I’m currently trying to change some Spring configuration properties in test code (they aren’t static, that’s why).
There’s this odd thing when I try to solve my problem with @ContextConfiguration(initializers = [MyTestClass.Initializer::class])
.
and in MyTestClass
I defined this:
inner class Initializer : ApplicationContextInitializer<ConfigurableApplicationContext> {
override fun initialize(applicationContext: ConfigurableApplicationContext) {
val values = TestPropertyValues.of("spring.datasource.url=" + postgresqlContainer.jdbcUrl)

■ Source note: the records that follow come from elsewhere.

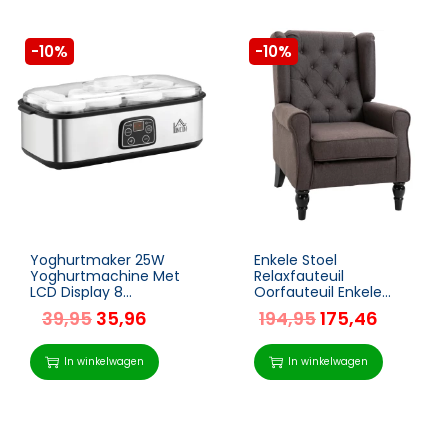
-10%
-10%
Yoghurtmaker 25W
Enkele Stoel
Yoghurtmachine Met
Relaxfauteuil
LCD Display 8
Oorfauteuil Enkele
Yoghurtpotten Met
Stoel Accentstoel Met
39,95
35,96
194,95
175,46
Glazen Deksel 180ml
Getufte Houten Poten
Instelbare
Polyester Bruin 74 X 86
Temperatuur En Tijd
X 102 Cm
In winkelwagen
In winkelwagen
PC PP Kunststof RVS
Glas Zilver 36 X 18,8 X 14
Cm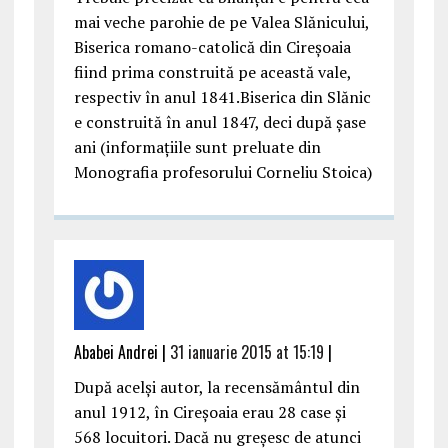
mai veche parohie de pe Valea Slănicului,
Biserica romano-catolică din Cireșoaia
fiind prima construită pe această vale,
respectiv în anul 1841.Biserica din Slănic
e construită în anul 1847, deci după șase
ani (informațiile sunt preluate din
Monografia profesorului Corneliu Stoica)
Ababei Andrei |
31 ianuarie 2015 at 15:19
|
După acelși autor, la recensământul din
anul 1912, în Cireșoaia erau 28 case și
568 locuitori. Dacă nu greșesc de atunci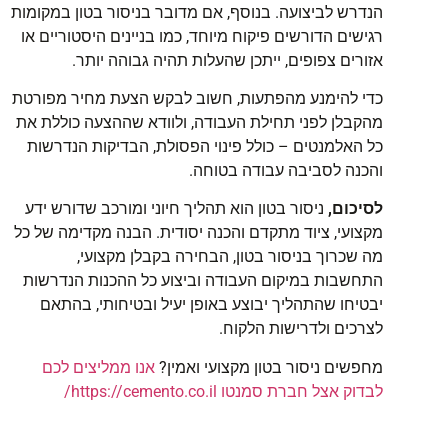
הנדרש לביצועה. בנוסף, אם מדובר בניסור בטון במקומות
רגישים הדורשים פיקוח מיוחד, כמו בניינים היסטוריים או
אזורים צפופים, ייתכן שהעלות תהיה גבוהה יותר.
כדי להימנע מהפתעות, חשוב לבקש הצעת מחיר מפורטת
מהקבלן לפני תחילת העבודה, ולוודא שההצעה כוללת את
כל האלמנטים – כולל פינוי הפסולת, הבדיקות הנדרשות
והכנה לסביבה עבודה בטוחה.
לסיכום,
ניסור בטון הוא תהליך חיוני ומורכב שדורש ידע
מקצועי, ציוד מתקדם והכנה יסודית. הבנה מקדימה של כל
מה שכרוך בניסור בטון, הבחירה בקבלן מקצועי,
התחשבות במיקום העבודה וביצוע כל ההכנות הנדרשות
יבטיחו שהתהליך יבוצע באופן יעיל ובטיחותי, בהתאם
לצרכים ולדרישות הלקוח.
מחפשים ניסור בטון מקצועי ואמין?
אנו ממליצים לכם
לבדוק אצל חברת סמנטו https://cemento.co.il/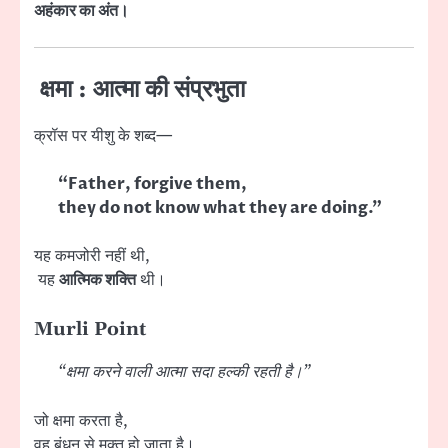
अहंकार का अंत।
क्षमा : आत्मा की संप्रभुता
क्रॉस पर यीशु के शब्द—
“Father, forgive them,
they do not know what they are doing.”
यह कमजोरी नहीं थी,
यह
आत्मिक शक्ति
थी।
Murli Point
“क्षमा करने वाली आत्मा सदा हल्की रहती है।”
जो क्षमा करता है,
वह बंधन से मुक्त हो जाता है।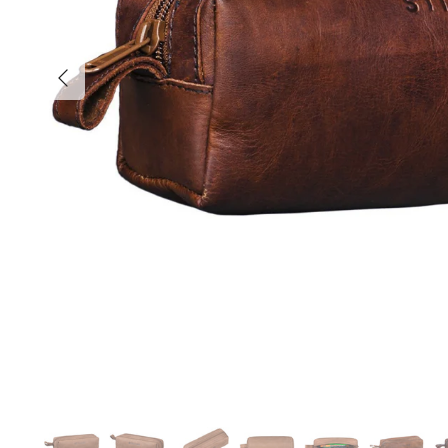
Anterior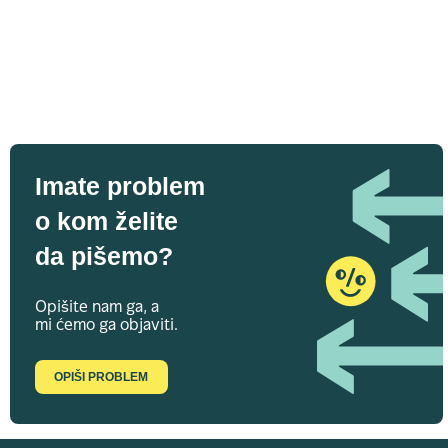
Imate problem
o kom želite
da pišemo?
Opišite nam ga, a
mi ćemo ga objaviti.
OPIŠI PROBLEM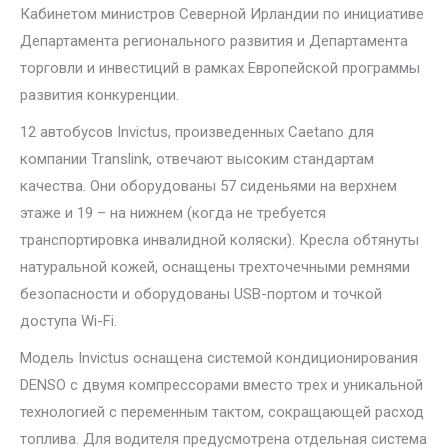
Кабинетом министров Северной Ирландии по инициативе
Департамента регионального развития и Департамента
торговли и инвестиций в рамках Европейской программы
развития конкуренции.
12 автобусов Invictus, произведенных Caetano для
компании Translink, отвечают высоким стандартам
качества. Они оборудованы 57 сиденьями на верхнем
этаже и 19 – на нижнем (когда не требуется
транспортировка инвалидной коляски). Кресла обтянуты
натуральной кожей, оснащены трехточечными ремнями
безопасности и оборудованы USB-портом и точкой
доступа Wi-Fi.
Модель Invictus оснащена системой кондиционирования
DENSO с двумя компрессорами вместо трех и уникальной
технологией с переменным тактом, сокращающей расход
топлива. Для водителя предусмотрена отдельная система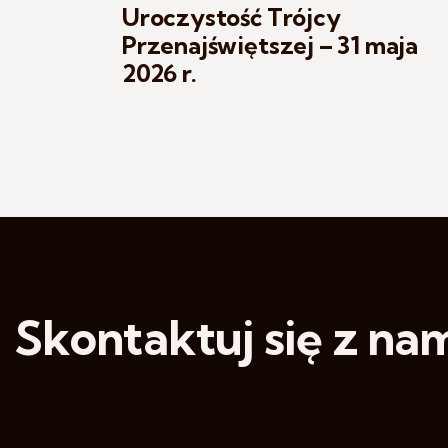
Uroczystość Trójcy
Przenajświętszej – 31 maja
2026 r.
Skontaktuj się z nam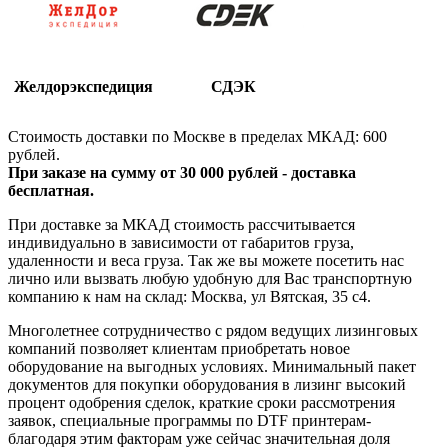
Желдорэкспедиция
СДЭК
Стоимость доставки по Москве в пределах МКАД: 600
рублей.
При заказе на сумму от 30 000 рублей - доставка
бесплатная.
При доставке за МКАД стоимость рассчитывается
индивидуально в зависимости от габаритов груза,
удаленности и веса груза. Так же вы можете посетить нас
лично или вызвать любую удобную для Вас транспортную
компанию к нам на склад: Москва, ул Вятская, 35 c4.
Многолетнее сотрудничество с рядом ведущих лизинговых
компаний позволяет клиентам приобретать новое
оборудование на выгодных условиях. Минимальный пакет
документов для покупки оборудования в лизинг высокий
процент одобрения сделок, краткие сроки рассмотрения
заявок, специальные программы по DTF принтерам-
благодаря этим факторам уже сейчас значительная доля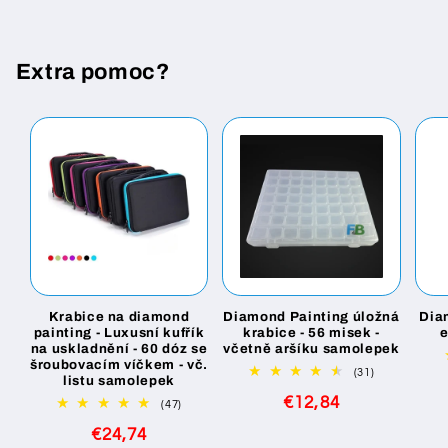
Extra pomoc?
Krabice na diamond
Diamond Painting úložná
Dia
painting - Luxusní kufřík
krabice - 56 misek -
na uskladnění - 60 dóz se
včetně aršíku samolepek
šroubovacím víčkem - vč.
31
(31)
listu samolepek
celkový
Běžná
€12,84
počet
47
(47)
recenzí
celkový
cena
Běžná
€24,74
počet
recenzí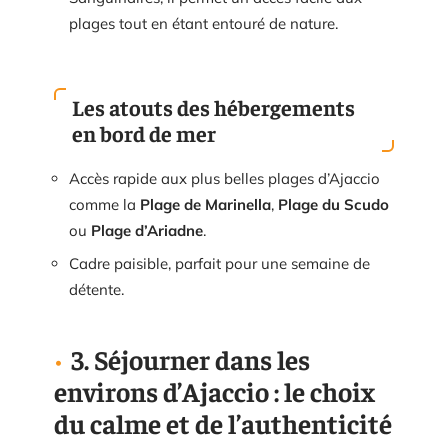
plages tout en étant entouré de nature.
Les atouts des hébergements
en bord de mer
Accès rapide aux plus belles plages d’Ajaccio
comme la
Plage de Marinella
,
Plage du Scudo
ou
Plage d’Ariadne
.
Cadre paisible, parfait pour une semaine de
détente.
3. Séjourner dans les
environs d’Ajaccio : le choix
du calme et de l’authenticité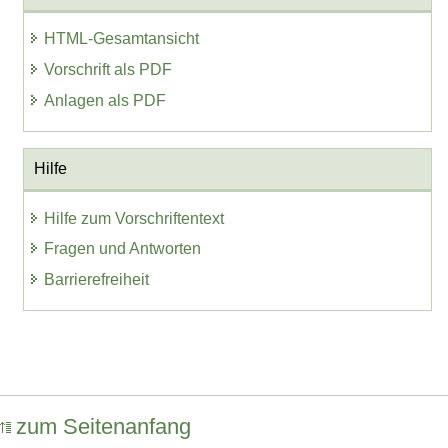
HTML-Gesamtansicht
Vorschrift als PDF
Anlagen als PDF
Hilfe
Hilfe zum Vorschriftentext
Fragen und Antworten
Barrierefreiheit
zum Seitenanfang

values.applyTo(applicationContext)
}
}
(I’m using Testcontainers here... how to get this working might be a separate question, feel free to help me out.)
postgresqlContainer
is a member of MyTestClass
that I want to access. When I run the test I just get an error:
Caused by: java.lang.IllegalArgumentException: No argument provided for a required parameter: instance of fun com.example.MyTestClass.Initializer.<init>(): com.example.MyTestClass.Initializer
Huh, ok, so I kept debugging a bit and I think it’s Spring’s BeanUtils
that isn’t able to handle Kotlin inner classes. If I remove the inner
keyword from my inner class BeanUtils can create an instance – doesn’t help me of course, since I need access to the property of the outer class.

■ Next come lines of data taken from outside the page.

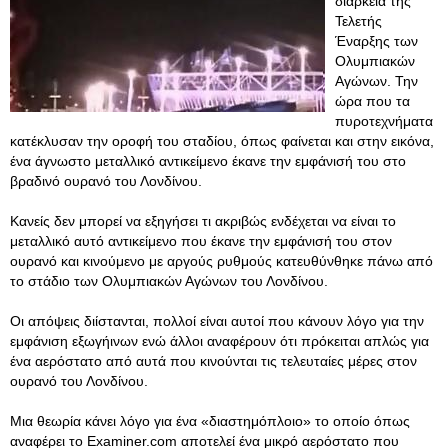
διάρκεια της
Τελετής
Έναρξης των
Ολυμπιακών
Αγώνων. Την
ώρα που τα
πυροτεχνήματα
κατέκλυσαν την οροφή του σταδίου, όπως φαίνεται και στην εικόνα,
ένα άγνωστο μεταλλικό αντικείμενο έκανε την εμφάνισή του στο
βραδινό ουρανό του Λονδίνου.
Κανείς δεν μπορεί να εξηγήσει τι ακριβώς ενδέχεται να είναι το
μεταλλικό αυτό αντικείμενο που έκανε την εμφάνισή του στον
ουρανό και κινούμενο με αργούς ρυθμούς κατευθύνθηκε πάνω από
το στάδιο των Ολυμπιακών Αγώνων του Λονδίνου.
Οι απόψεις διίστανται, πολλοί είναι αυτοί που κάνουν λόγο για την
εμφάνιση εξωγήινων ενώ άλλοι αναφέρουν ότι πρόκειται απλώς για
ένα αερόστατο από αυτά που κινούνται τις τελευταίες μέρες στον
ουρανό του Λονδίνου.
Μια θεωρία κάνει λόγο για ένα «διαστημόπλοιο» το οποίο όπως
αναφέρει το Examiner.com αποτελεί ένα μικρό αερόστατο που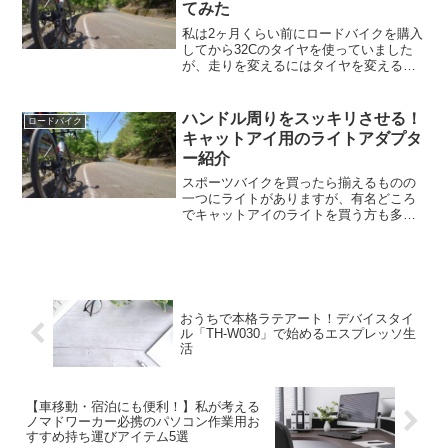
てみた
私は2ヶ月くらい前にロードバイクを購入
してから32Cのタイヤを使っていました
が、走りを変えるにはタイヤを変えるの
が良いということで、Panaracerの
AGILESTというタイヤに変えてみたので
レビューしていこうと思います。
ハンドル周りをスッキリさせる！
ロードバイク
AGILESTと...
キャットアイ用のライトアダプタ
ー紹介
スポーツバイクを買ったら揃えるものの
一つにライトがありますが、有名どころ
でキャットアイのライトを買う方も多い
と思います。その後慣れてきてサイコン
を買うとハンドル周りがごちゃごちゃし
てきて見た目が美しくありません。そこ
でハンドル周りをスッキリ...
おうちで本格ラテアート！デバイスタイ
ル「TH-W030」で始めるエスプレッソ生
活
【車移動・宿泊にも便利！】私が考える
ノマドワーカー必携のパソコン作業用お
すすめ持ち運びアイテム5選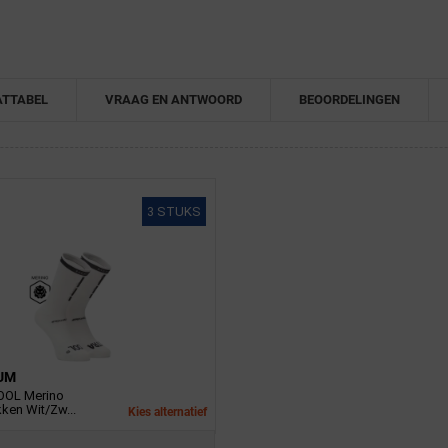
TTABEL
VRAAG EN ANTWOORD
BEOORDELINGEN
3 STUKS
UM
OOL Merino
ken Wit/Zw...
Kies alternatief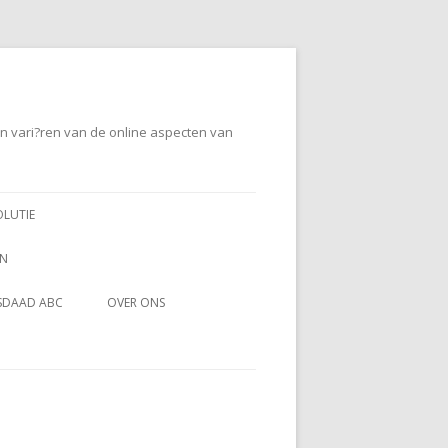
en vari?ren van de online aspecten van
OLUTIE
EN
SDAAD ABC
OVER ONS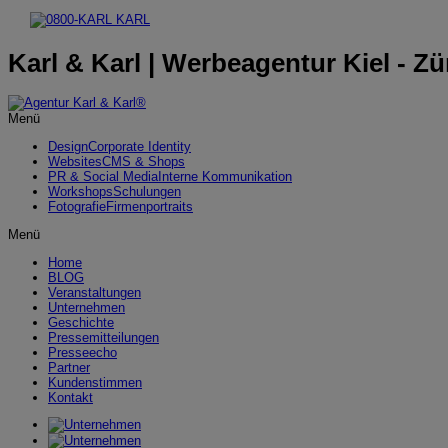
Karl & Karl | Werbeagentur Kiel - Zü
Menü
Design
Corporate Identity
Websites
CMS & Shops
PR & Social Media
Interne Kommunikation
Workshops
Schulungen
Fotografie
Firmenportraits
Menü
Home
BLOG
Veranstaltungen
Unternehmen
Geschichte
Pressemitteilungen
Presseecho
Partner
Kundenstimmen
Kontakt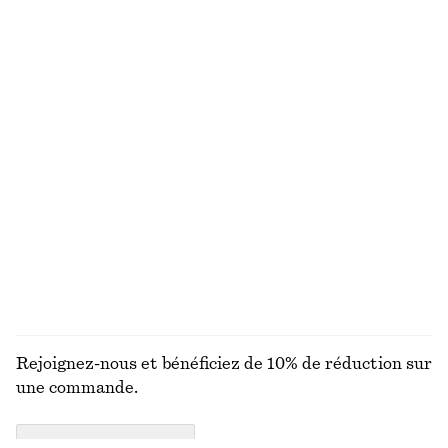
Nouveauté
+
6
Sandales à talons épais et brides
Robe midi en satin sans manches
chf 139
chf 139
Nouveauté
+
7
Pantalon en satin à enfiler
Robe midi en satin sans manches
chf 129
chf 139
Nouveauté
Nouveauté
+
1
+
7
DÉCOUVRIR TOUTES LES CHAUSSURES PLATES
Rejoignez-nous et bénéficiez de 10% de réduction sur
une commande.
CREATE ACCOUNT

I wrote a little test to assert my suspicion:
import io.kotlintest.specs.StringSpec
import org.springframework.beans.BeanUtils
class Thing {
inner class InnerThing {
}
}
class BeanUtilTest: StringSpec({
"instantiate inner class" {
BeanUtils.instantiateClass(Thing.InnerThing::class.java)
// fails :-(
}
})
Question: Is there a workaround? How can I override application properties inside my test in Kotlin?